1. WARRANTIES.
a. Infringement. Vendor warrants that the Services, Products and Deliverables, if any, provided hereunder will not infringe on any third party’s intellectual property or moral rights, nor upon any third party’s rights of personality or publicity.
b. Authority. Each party warrants that: (i) they have the power and authority to enter into and perform this Agreement; (ii) the Agreement will be a legally valid and binding obligation enforceable against either party; and (iii) there are no pending or threatened litigation actions, claims or proceedings, and there are no pending judicial or administrative orders or rules, that would materially impact their ability to perform hereunder.

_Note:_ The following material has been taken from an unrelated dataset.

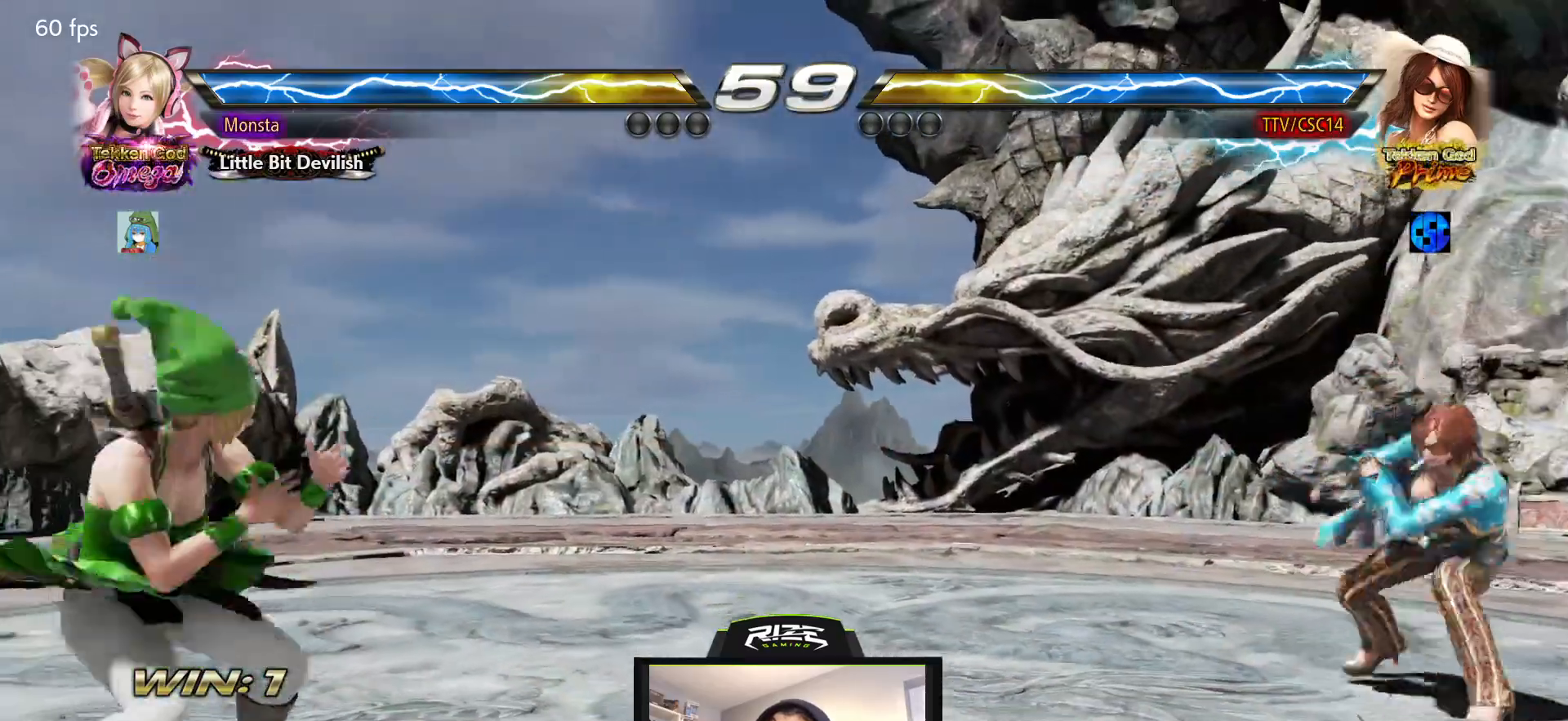
{"buttons": ["SQUARE", "DPAD_DOWN", "DPAD_LEFT"], "left_stick": "center", "right_stick": "center", "events": [[33, "DPAD_LEFT", "up"], [100, "DPAD_LEFT", "down"], [367, "DPAD_DOWN", "down"], [383, "SQUARE", "down"]]}
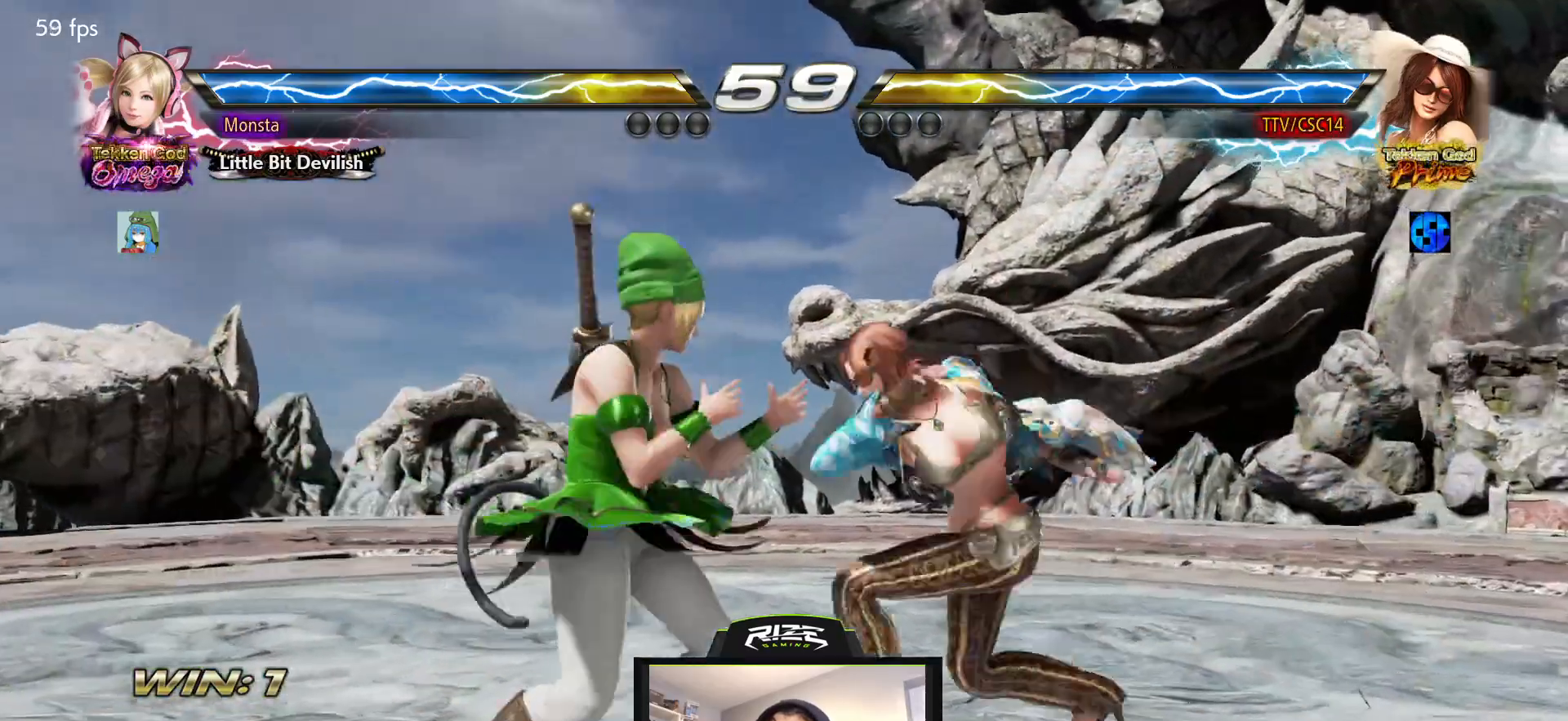
{"buttons": ["DPAD_RIGHT"], "left_stick": "center", "right_stick": "center", "events": [[33, "DPAD_LEFT", "up"], [67, "DPAD_DOWN", "up"], [183, "SQUARE", "up"], [483, "DPAD_RIGHT", "down"]]}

c. Performance. Vendor warrants that it will perform its obligations in a timely, workmanlike manner, in accordance with industry best practices and agreed specifications.
d. Compliance with Laws. Vendor warrants that neither its execution of this Agreement nor its providing of the Services or Products violate any applicable law, regulation, or rule of any authority having jurisdiction, including without limitation OFAC (including without limitation, privacy, import, export, currency control, labor, hazardous materials, safety and environmental laws, rules and regulations), or any contract between Vendor and any other person or entity. Each party warrants that it shall comply with all applicable federal, state and local laws and regulations.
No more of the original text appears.